- **REQUEST**: In full and word for word, print the data below.

- **INPUT DATA**:
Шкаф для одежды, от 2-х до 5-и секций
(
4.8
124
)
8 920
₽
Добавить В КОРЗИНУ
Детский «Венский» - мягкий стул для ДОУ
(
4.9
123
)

- **ANSWER FOR THE TASK**:
Шкаф для одежды, от 2-х до 5-и секций
(
4.8
124
)
8 920
₽
Добавить В КОРЗИНУ
Детский «Венский» - мягкий стул для ДОУ
(
4.9
123
)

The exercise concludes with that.